August 5, 2024
Artists

Baltimore Club music, artists fuel new beverage ad for UK energy drink – Baltimore Sun


What happens in Baltimore doesn’t stay in Baltimore — it sometimes rockets around the world and ends up fueling the pulsating soundtrack of an advertisement for a popular sports drink in the U.K.

That’s how powerful Baltimore Club music has been and continues to be as more and more people discover the hypnotic beats of a sound created and curated in Charm City.

Baltimore-based music producer Mighty Mark said Lucozade, a top-selling energy beverage in the United Kingdom, reached out to him about using “Roll Call,” a song he produced and wrote with choreographer and performer Terry Wedington that also features vocals by TT the Artist.

“Roll Call” was a main feature for the soundtrack of “Dark City Beneath the Beat,” a Netflix documentary by TT the Artist that chronicles Baltimore Club music scene.

“They loved the energy within the track, and they wanted to use it for their new ad,” Mighty Mark said Thursday in a phone interview.

A U.K. artist resynced the vocals, but otherwise, the beat is all Baltimore.

“It’s a real big ad. It’s playing all over TV,” he said, adding that local news anchor Denise Koch saw the commercial while on vacation and shared it on social media.

Mighty Mark (born Marquis Gasque in Cherry Hill) said every 10 to 15 years, it seems Baltimore Club gets a rebirth and goes mainstream, noting tracks by Kanye West and Lil Jon. But he said that recently, the music is seeing a resurgence but this time, not in clubs but online.
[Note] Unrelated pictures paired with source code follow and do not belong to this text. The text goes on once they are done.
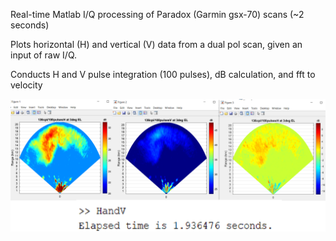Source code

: Real-time Matlab I/Q processing of Paradox (Garmin gsx-70) scans (~2 seconds)

Plots horizontal (H) and vertical (V) data from a dual pol scan, given an input of raw I/Q.

Conducts H and V pulse integration (100 pulses), dB calculation, and fft to velocity

![alt text](image.png)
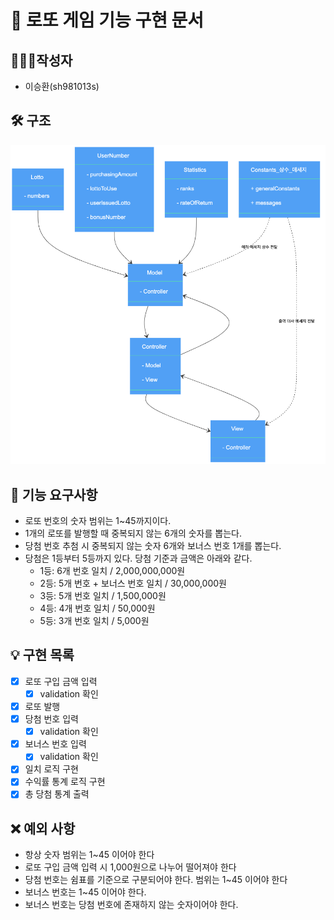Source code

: # 🚀 로또 게임 기능 구현 문서

## 🙋🏻‍♂️작성자

- 이승환(sh981013s)

## 🛠 구조

![](.README_images/11849188.png)

## 🧾 기능 요구사항

- 로또 번호의 숫자 범위는 1~45까지이다.
- 1개의 로또를 발행할 때 중복되지 않는 6개의 숫자를 뽑는다.
- 당첨 번호 추첨 시 중복되지 않는 숫자 6개와 보너스 번호 1개를 뽑는다.
- 당첨은 1등부터 5등까지 있다. 당첨 기준과 금액은 아래와 같다.
    - 1등: 6개 번호 일치 / 2,000,000,000원
    - 2등: 5개 번호 + 보너스 번호 일치 / 30,000,000원
    - 3등: 5개 번호 일치 / 1,500,000원
    - 4등: 4개 번호 일치 / 50,000원
    - 5등: 3개 번호 일치 / 5,000원

## 💡 구현 목록

- [x] 로또 구입 금액 입력
    - [x] validation 확인
- [x] 로또 발행
- [x] 당첨 번호 입력
    - [x] validation 확인
- [x] 보너스 번호 입력
    - [x] validation 확인
- [x] 일치 로직 구현
- [x] 수익률 통계 로직 구현
- [x] 총 당첨 통계 출력

## ❌ 예외 사항

- 항상 숫자 범위는 1~45 이어야 한다
- 로또 구입 금액 입력 시 1,000원으로 나누어 떨어져야 한다
- 당첨 번호는 쉼표를 기준으로 구분되어야 한다. 범위는 1~45 이어야 한다
- 보너스 번호는 1~45 이어야 한다.
- 보너스 번호는 당첨 번호에 존재하지 않는 숫자이어야 한다.
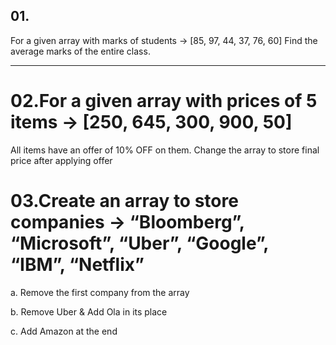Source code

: ## 01. 
For a given array with marks of students -> [85, 97, 44, 37, 76, 60] 
Find the average marks of the entire class.

--------------------------
# 02.For a given array with prices of 5 items -> [250, 645, 300, 900, 50]
All items have an offer of 10% OFF on them. Change the array to store final price after applying offer


# 03.Create an array to store companies -> “Bloomberg”, “Microsoft”, “Uber”, “Google”, “IBM”, “Netflix”

a.	Remove the first company from the array

b.	Remove Uber & Add Ola in its place

c.	Add Amazon at the end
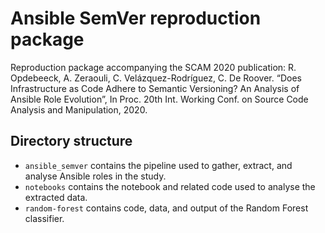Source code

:# Ansible SemVer reproduction package

Reproduction package accompanying the SCAM 2020 publication: R. Opdebeeck, A. Zeraouli, C. Velázquez-Rodríguez, C. De Roover. “Does Infrastructure as Code Adhere to Semantic Versioning? An Analysis of Ansible Role Evolution”, In Proc. 20th Int. Working Conf. on Source Code Analysis and Manipulation, 2020.

## Directory structure

- `ansible_semver` contains the pipeline used to gather, extract, and analyse Ansible roles in the study.
- `notebooks` contains the notebook and related code used to analyse the extracted data.
- `random-forest` contains code, data, and output of the Random Forest classifier.
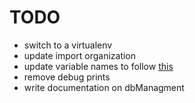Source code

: # TODO
* switch to a virtualenv
* update import organization
* update variable names to follow [this](http://flask.pocoo.org/docs/0.12/styleguide/#naming-conventions)
* remove debug prints
* write documentation on dbManagment
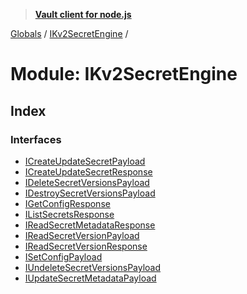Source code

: > **[Vault client for node.js](../README.md)**

[Globals](../globals.md) / [IKv2SecretEngine](ikv2secretengine.md) /

# Module: IKv2SecretEngine

## Index

### Interfaces

* [ICreateUpdateSecretPayload](../interfaces/ikv2secretengine.icreateupdatesecretpayload.md)
* [ICreateUpdateSecretResponse](../interfaces/ikv2secretengine.icreateupdatesecretresponse.md)
* [IDeleteSecretVersionsPayload](../interfaces/ikv2secretengine.ideletesecretversionspayload.md)
* [IDestroySecretVersionsPayload](../interfaces/ikv2secretengine.idestroysecretversionspayload.md)
* [IGetConfigResponse](../interfaces/ikv2secretengine.igetconfigresponse.md)
* [IListSecretsResponse](../interfaces/ikv2secretengine.ilistsecretsresponse.md)
* [IReadSecretMetadataResponse](../interfaces/ikv2secretengine.ireadsecretmetadataresponse.md)
* [IReadSecretVersionPayload](../interfaces/ikv2secretengine.ireadsecretversionpayload.md)
* [IReadSecretVersionResponse](../interfaces/ikv2secretengine.ireadsecretversionresponse.md)
* [ISetConfigPayload](../interfaces/ikv2secretengine.isetconfigpayload.md)
* [IUndeleteSecretVersionsPayload](../interfaces/ikv2secretengine.iundeletesecretversionspayload.md)
* [IUpdateSecretMetadataPayload](../interfaces/ikv2secretengine.iupdatesecretmetadatapayload.md)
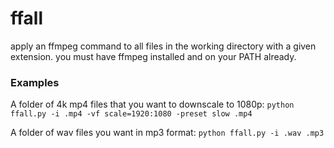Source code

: # ffall

apply an ffmpeg command to all files in the working directory with a given extension.
you must have ffmpeg installed and on your PATH already.

### Examples ###
A folder of 4k mp4 files that you want to downscale to 1080p:
`python ffall.py -i .mp4 -vf scale=1920:1080 -preset slow .mp4`

A folder of wav files you want in mp3 format:
`python ffall.py -i .wav .mp3`
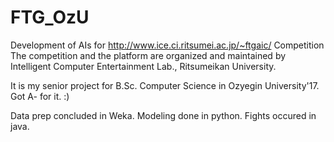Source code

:# FTG_OzU
Development of AIs for http://www.ice.ci.ritsumei.ac.jp/~ftgaic/ Competition
The competition and the platform are organized and maintained by Intelligent Computer Entertainment Lab., Ritsumeikan University.

It is my senior project for B.Sc. Computer Science in Ozyegin University'17.
Got A- for it. :)

Data prep concluded in Weka.
Modeling done in python.
Fights occured in java.

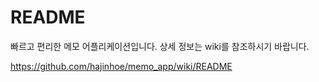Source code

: # README
빠르고 편리한 메모 어플리케이션입니다. 상세 정보는 wiki를 참조하시기 바랍니다.

https://github.com/hajinhoe/memo_app/wiki/README
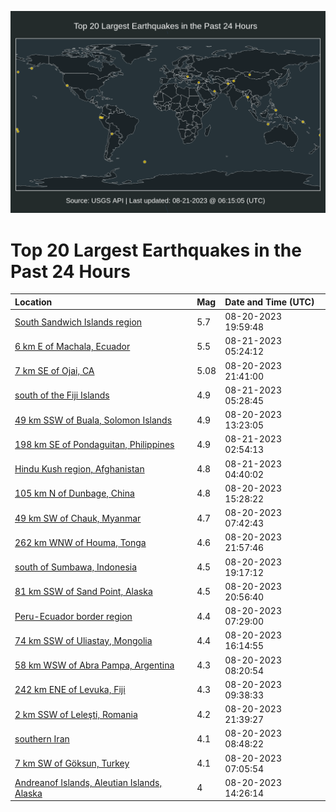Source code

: ![Map](./map.png)

# Top 20 Largest Earthquakes in the Past 24 Hours

| Location | Mag | Date and Time (UTC) |
|:---|:---|:---|
| [South Sandwich Islands region](https://earthquake.usgs.gov/earthquakes/eventpage/us7000kpp4) | 5.7 | 08-20-2023 19:59:48 |
| [6 km E of Machala, Ecuador](https://earthquake.usgs.gov/earthquakes/eventpage/us7000kpt4) | 5.5 | 08-21-2023 05:24:12 |
| [7 km SE of Ojai, CA](https://earthquake.usgs.gov/earthquakes/eventpage/ci39645386) | 5.08 | 08-20-2023 21:41:00 |
| [south of the Fiji Islands](https://earthquake.usgs.gov/earthquakes/eventpage/us7000kptc) | 4.9 | 08-21-2023 05:28:45 |
| [49 km SSW of Buala, Solomon Islands](https://earthquake.usgs.gov/earthquakes/eventpage/us7000kpmb) | 4.9 | 08-20-2023 13:23:05 |
| [198 km SE of Pondaguitan, Philippines](https://earthquake.usgs.gov/earthquakes/eventpage/us7000kps6) | 4.9 | 08-21-2023 02:54:13 |
| [Hindu Kush region, Afghanistan](https://earthquake.usgs.gov/earthquakes/eventpage/us7000kpsr) | 4.8 | 08-21-2023 04:40:02 |
| [105 km N of Dunbage, China](https://earthquake.usgs.gov/earthquakes/eventpage/us7000kpmr) | 4.8 | 08-20-2023 15:28:22 |
| [49 km SW of Chauk, Myanmar](https://earthquake.usgs.gov/earthquakes/eventpage/us7000kpky) | 4.7 | 08-20-2023 07:42:43 |
| [262 km WNW of Houma, Tonga](https://earthquake.usgs.gov/earthquakes/eventpage/us7000kpqm) | 4.6 | 08-20-2023 21:57:46 |
| [south of Sumbawa, Indonesia](https://earthquake.usgs.gov/earthquakes/eventpage/us7000kpnu) | 4.5 | 08-20-2023 19:17:12 |
| [81 km SSW of Sand Point, Alaska](https://earthquake.usgs.gov/earthquakes/eventpage/us7000kppt) | 4.5 | 08-20-2023 20:56:40 |
| [Peru-Ecuador border region](https://earthquake.usgs.gov/earthquakes/eventpage/us7000kpkv) | 4.4 | 08-20-2023 07:29:00 |
| [74 km SSW of Uliastay, Mongolia](https://earthquake.usgs.gov/earthquakes/eventpage/us7000kpmv) | 4.4 | 08-20-2023 16:14:55 |
| [58 km WSW of Abra Pampa, Argentina](https://earthquake.usgs.gov/earthquakes/eventpage/us7000kpl1) | 4.3 | 08-20-2023 08:20:54 |
| [242 km ENE of Levuka, Fiji](https://earthquake.usgs.gov/earthquakes/eventpage/us7000kple) | 4.3 | 08-20-2023 09:38:33 |
| [2 km SSW of Leleşti, Romania](https://earthquake.usgs.gov/earthquakes/eventpage/us7000kpq7) | 4.2 | 08-20-2023 21:39:27 |
| [southern Iran](https://earthquake.usgs.gov/earthquakes/eventpage/us7000kpl8) | 4.1 | 08-20-2023 08:48:22 |
| [7 km SW of Göksun, Turkey](https://earthquake.usgs.gov/earthquakes/eventpage/us7000kpkp) | 4.1 | 08-20-2023 07:05:54 |
| [Andreanof Islands, Aleutian Islands, Alaska](https://earthquake.usgs.gov/earthquakes/eventpage/us7000kpml) | 4 | 08-20-2023 14:26:14 |
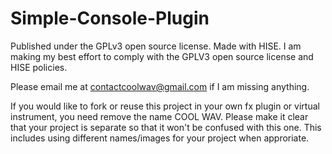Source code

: # Simple-Console-Plugin
Published under the GPLv3 open source license. Made with HISE. I am making my best effort to comply with the GPLV3 open source license and HISE policies.

Please email me at contactcoolwav@gmail.com if I am missing anything.

If you would like to fork or reuse this project in your own fx plugin or virtual instrument, you need remove the name COOL WAV. Please make it clear that your project is separate so that it won't be confused with this one. This includes using different names/images for your project when approriate.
“Now with TikTok being a hot thing … it’s on the internet with the dancers dancing to it. Dancers at the Ravens game, dancers at the Orioles game,” he said. “Baltimore Club music being used in an ad overseas just shows how universal that sound is, that energy is.”

Mighty Mark notes the commercial even keeps references to Cherry Hill, the Baltimore neighborhood and housing project.

In the song, “Terry is talking about ‘Let me see you do the Cherry Hill,’ but do they really know about Cherry Hill projects? Probably not,” he said. “But just the energy, the inflections and arrangement, the authenticity of the sound, I think travels outside of Baltimore.”